[SUPPLIED MATERIAL — start]

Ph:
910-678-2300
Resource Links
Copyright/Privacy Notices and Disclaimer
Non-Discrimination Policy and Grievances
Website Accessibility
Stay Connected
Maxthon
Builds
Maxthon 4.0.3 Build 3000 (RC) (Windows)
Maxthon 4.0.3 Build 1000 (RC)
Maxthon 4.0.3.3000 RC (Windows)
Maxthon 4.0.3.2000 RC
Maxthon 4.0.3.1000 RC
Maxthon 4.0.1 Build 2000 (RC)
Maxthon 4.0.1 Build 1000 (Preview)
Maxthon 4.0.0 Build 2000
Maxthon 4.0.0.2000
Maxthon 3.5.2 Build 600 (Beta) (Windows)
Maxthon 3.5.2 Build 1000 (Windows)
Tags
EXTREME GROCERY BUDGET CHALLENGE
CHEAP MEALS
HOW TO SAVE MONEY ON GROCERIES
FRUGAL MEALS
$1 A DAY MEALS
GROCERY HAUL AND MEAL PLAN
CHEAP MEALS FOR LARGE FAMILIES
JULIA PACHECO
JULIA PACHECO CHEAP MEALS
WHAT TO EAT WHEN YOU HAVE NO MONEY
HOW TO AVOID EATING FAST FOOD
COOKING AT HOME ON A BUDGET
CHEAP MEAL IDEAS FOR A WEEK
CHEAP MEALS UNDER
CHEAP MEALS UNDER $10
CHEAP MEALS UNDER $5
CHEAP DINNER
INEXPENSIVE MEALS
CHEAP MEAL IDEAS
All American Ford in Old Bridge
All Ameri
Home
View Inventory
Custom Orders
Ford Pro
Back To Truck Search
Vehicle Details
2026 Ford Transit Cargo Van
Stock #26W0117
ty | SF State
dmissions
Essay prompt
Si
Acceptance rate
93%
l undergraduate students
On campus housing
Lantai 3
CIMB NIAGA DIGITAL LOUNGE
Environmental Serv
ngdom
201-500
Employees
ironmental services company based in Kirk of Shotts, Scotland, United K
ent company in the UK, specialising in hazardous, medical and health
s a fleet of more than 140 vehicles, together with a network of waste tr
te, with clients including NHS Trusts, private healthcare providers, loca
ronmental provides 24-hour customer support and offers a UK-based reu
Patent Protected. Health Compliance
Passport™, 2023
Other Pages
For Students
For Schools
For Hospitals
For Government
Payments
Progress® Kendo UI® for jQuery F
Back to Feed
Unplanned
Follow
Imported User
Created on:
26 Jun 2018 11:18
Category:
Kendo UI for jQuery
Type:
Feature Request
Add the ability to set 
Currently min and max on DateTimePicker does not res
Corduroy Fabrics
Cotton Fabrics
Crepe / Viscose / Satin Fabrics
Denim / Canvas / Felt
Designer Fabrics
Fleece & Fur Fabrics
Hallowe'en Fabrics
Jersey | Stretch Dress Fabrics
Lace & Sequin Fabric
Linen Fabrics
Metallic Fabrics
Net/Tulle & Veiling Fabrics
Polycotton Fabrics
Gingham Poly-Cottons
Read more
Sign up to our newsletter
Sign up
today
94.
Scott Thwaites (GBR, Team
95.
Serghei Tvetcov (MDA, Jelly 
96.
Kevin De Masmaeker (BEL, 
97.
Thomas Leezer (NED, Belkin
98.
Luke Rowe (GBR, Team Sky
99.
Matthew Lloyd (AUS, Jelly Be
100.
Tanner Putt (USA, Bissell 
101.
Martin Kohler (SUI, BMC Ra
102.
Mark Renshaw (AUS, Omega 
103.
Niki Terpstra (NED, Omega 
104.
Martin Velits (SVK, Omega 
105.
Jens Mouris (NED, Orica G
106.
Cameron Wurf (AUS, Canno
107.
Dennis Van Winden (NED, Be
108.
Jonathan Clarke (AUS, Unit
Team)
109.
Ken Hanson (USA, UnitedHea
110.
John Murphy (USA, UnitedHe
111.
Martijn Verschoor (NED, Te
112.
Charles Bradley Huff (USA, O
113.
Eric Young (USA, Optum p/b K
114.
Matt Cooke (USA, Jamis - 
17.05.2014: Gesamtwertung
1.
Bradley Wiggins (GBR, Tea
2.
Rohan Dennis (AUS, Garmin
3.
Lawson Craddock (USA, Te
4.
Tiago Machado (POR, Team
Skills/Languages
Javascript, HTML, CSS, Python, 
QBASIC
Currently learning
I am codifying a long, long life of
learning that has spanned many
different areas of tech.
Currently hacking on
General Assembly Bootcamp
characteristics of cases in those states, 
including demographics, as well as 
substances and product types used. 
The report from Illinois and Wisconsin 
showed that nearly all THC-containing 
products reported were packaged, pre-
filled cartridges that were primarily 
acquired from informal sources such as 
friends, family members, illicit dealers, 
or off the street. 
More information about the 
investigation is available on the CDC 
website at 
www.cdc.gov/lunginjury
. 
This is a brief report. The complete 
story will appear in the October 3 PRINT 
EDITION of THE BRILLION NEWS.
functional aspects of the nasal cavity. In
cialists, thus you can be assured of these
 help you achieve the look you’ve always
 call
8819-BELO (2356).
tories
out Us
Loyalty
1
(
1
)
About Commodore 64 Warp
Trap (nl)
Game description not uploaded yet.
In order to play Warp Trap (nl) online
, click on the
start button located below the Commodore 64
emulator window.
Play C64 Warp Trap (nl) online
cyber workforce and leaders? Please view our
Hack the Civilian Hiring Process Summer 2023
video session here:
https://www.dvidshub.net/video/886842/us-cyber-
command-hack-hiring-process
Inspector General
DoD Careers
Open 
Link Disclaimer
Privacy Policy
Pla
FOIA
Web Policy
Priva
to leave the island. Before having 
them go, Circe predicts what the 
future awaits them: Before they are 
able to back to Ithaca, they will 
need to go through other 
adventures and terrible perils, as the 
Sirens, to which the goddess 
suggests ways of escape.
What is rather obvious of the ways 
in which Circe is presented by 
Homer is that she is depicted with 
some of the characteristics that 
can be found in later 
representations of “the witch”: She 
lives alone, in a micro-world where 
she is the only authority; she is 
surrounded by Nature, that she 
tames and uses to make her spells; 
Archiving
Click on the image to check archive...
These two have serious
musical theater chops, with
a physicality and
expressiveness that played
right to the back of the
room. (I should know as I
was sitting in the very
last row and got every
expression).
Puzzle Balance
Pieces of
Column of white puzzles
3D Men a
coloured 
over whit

[SUPPLIED MATERIAL — finish]

EXERCISE DESCRIPTION
Reproduce all of the material above word for word.

SOLUTION FOR THIS TASK
Ph:
910-678-2300
Resource Links
Copyright/Privacy Notices and Disclaimer
Non-Discrimination Policy and Grievances
Website Accessibility
Stay Connected
Maxthon
Builds
Maxthon 4.0.3 Build 3000 (RC) (Windows)
Maxthon 4.0.3 Build 1000 (RC)
Maxthon 4.0.3.3000 RC (Windows)
Maxthon 4.0.3.2000 RC
Maxthon 4.0.3.1000 RC
Maxthon 4.0.1 Build 2000 (RC)
Maxthon 4.0.1 Build 1000 (Preview)
Maxthon 4.0.0 Build 2000
Maxthon 4.0.0.2000
Maxthon 3.5.2 Build 600 (Beta) (Windows)
Maxthon 3.5.2 Build 1000 (Windows)
Tags
EXTREME GROCERY BUDGET CHALLENGE
CHEAP MEALS
HOW TO SAVE MONEY ON GROCERIES
FRUGAL MEALS
$1 A DAY MEALS
GROCERY HAUL AND MEAL PLAN
CHEAP MEALS FOR LARGE FAMILIES
JULIA PACHECO
JULIA PACHECO CHEAP MEALS
WHAT TO EAT WHEN YOU HAVE NO MONEY
HOW TO AVOID EATING FAST FOOD
COOKING AT HOME ON A BUDGET
CHEAP MEAL IDEAS FOR A WEEK
CHEAP MEALS UNDER
CHEAP MEALS UNDER $10
CHEAP MEALS UNDER $5
CHEAP DINNER
INEXPENSIVE MEALS
CHEAP MEAL IDEAS
All American Ford in Old Bridge
All Ameri
Home
View Inventory
Custom Orders
Ford Pro
Back To Truck Search
Vehicle Details
2026 Ford Transit Cargo Van
Stock #26W0117
ty | SF State
dmissions
Essay prompt
Si
Acceptance rate
93%
l undergraduate students
On campus housing
Lantai 3
CIMB NIAGA DIGITAL LOUNGE
Environmental Serv
ngdom
201-500
Employees
ironmental services company based in Kirk of Shotts, Scotland, United K
ent company in the UK, specialising in hazardous, medical and health
s a fleet of more than 140 vehicles, together with a network of waste tr
te, with clients including NHS Trusts, private healthcare providers, loca
ronmental provides 24-hour customer support and offers a UK-based reu
Patent Protected. Health Compliance
Passport™, 2023
Other Pages
For Students
For Schools
For Hospitals
For Government
Payments
Progress® Kendo UI® for jQuery F
Back to Feed
Unplanned
Follow
Imported User
Created on:
26 Jun 2018 11:18
Category:
Kendo UI for jQuery
Type:
Feature Request
Add the ability to set 
Currently min and max on DateTimePicker does not res
Corduroy Fabrics
Cotton Fabrics
Crepe / Viscose / Satin Fabrics
Denim / Canvas / Felt
Designer Fabrics
Fleece & Fur Fabrics
Hallowe'en Fabrics
Jersey | Stretch Dress Fabrics
Lace & Sequin Fabric
Linen Fabrics
Metallic Fabrics
Net/Tulle & Veiling Fabrics
Polycotton Fabrics
Gingham Poly-Cottons
Read more
Sign up to our newsletter
Sign up
today
94.
Scott Thwaites (GBR, Team
95.
Serghei Tvetcov (MDA, Jelly 
96.
Kevin De Masmaeker (BEL, 
97.
Thomas Leezer (NED, Belkin
98.
Luke Rowe (GBR, Team Sky
99.
Matthew Lloyd (AUS, Jelly Be
100.
Tanner Putt (USA, Bissell 
101.
Martin Kohler (SUI, BMC Ra
102.
Mark Renshaw (AUS, Omega 
103.
Niki Terpstra (NED, Omega 
104.
Martin Velits (SVK, Omega 
105.
Jens Mouris (NED, Orica G
106.
Cameron Wurf (AUS, Canno
107.
Dennis Van Winden (NED, Be
108.
Jonathan Clarke (AUS, Unit
Team)
109.
Ken Hanson (USA, UnitedHea
110.
John Murphy (USA, UnitedHe
111.
Martijn Verschoor (NED, Te
112.
Charles Bradley Huff (USA, O
113.
Eric Young (USA, Optum p/b K
114.
Matt Cooke (USA, Jamis - 
17.05.2014: Gesamtwertung
1.
Bradley Wiggins (GBR, Tea
2.
Rohan Dennis (AUS, Garmin
3.
Lawson Craddock (USA, Te
4.
Tiago Machado (POR, Team
Skills/Languages
Javascript, HTML, CSS, Python, 
QBASIC
Currently learning
I am codifying a long, long life of
learning that has spanned many
different areas of tech.
Currently hacking on
General Assembly Bootcamp
characteristics of cases in those states, 
including demographics, as well as 
substances and product types used. 
The report from Illinois and Wisconsin 
showed that nearly all THC-containing 
products reported were packaged, pre-
filled cartridges that were primarily 
acquired from informal sources such as 
friends, family members, illicit dealers, 
or off the street. 
More information about the 
investigation is available on the CDC 
website at 
www.cdc.gov/lunginjury
. 
This is a brief report. The complete 
story will appear in the October 3 PRINT 
EDITION of THE BRILLION NEWS.
functional aspects of the nasal cavity. In
cialists, thus you can be assured of these
 help you achieve the look you’ve always
 call
8819-BELO (2356).
tories
out Us
Loyalty
1
(
1
)
About Commodore 64 Warp
Trap (nl)
Game description not uploaded yet.
In order to play Warp Trap (nl) online
, click on the
start button located below the Commodore 64
emulator window.
Play C64 Warp Trap (nl) online
cyber workforce and leaders? Please view our
Hack the Civilian Hiring Process Summer 2023
video session here:
https://www.dvidshub.net/video/886842/us-cyber-
command-hack-hiring-process
Inspector General
DoD Careers
Open 
Link Disclaimer
Privacy Policy
Pla
FOIA
Web Policy
Priva
to leave the island. Before having 
them go, Circe predicts what the 
future awaits them: Before they are 
able to back to Ithaca, they will 
need to go through other 
adventures and terrible perils, as the 
Sirens, to which the goddess 
suggests ways of escape.
What is rather obvious of the ways 
in which Circe is presented by 
Homer is that she is depicted with 
some of the characteristics that 
can be found in later 
representations of “the witch”: She 
lives alone, in a micro-world where 
she is the only authority; she is 
surrounded by Nature, that she 
tames and uses to make her spells; 
Archiving
Click on the image to check archive...
These two have serious
musical theater chops, with
a physicality and
expressiveness that played
right to the back of the
room. (I should know as I
was sitting in the very
last row and got every
expression).
Puzzle Balance
Pieces of
Column of white puzzles
3D Men a
coloured 
over whit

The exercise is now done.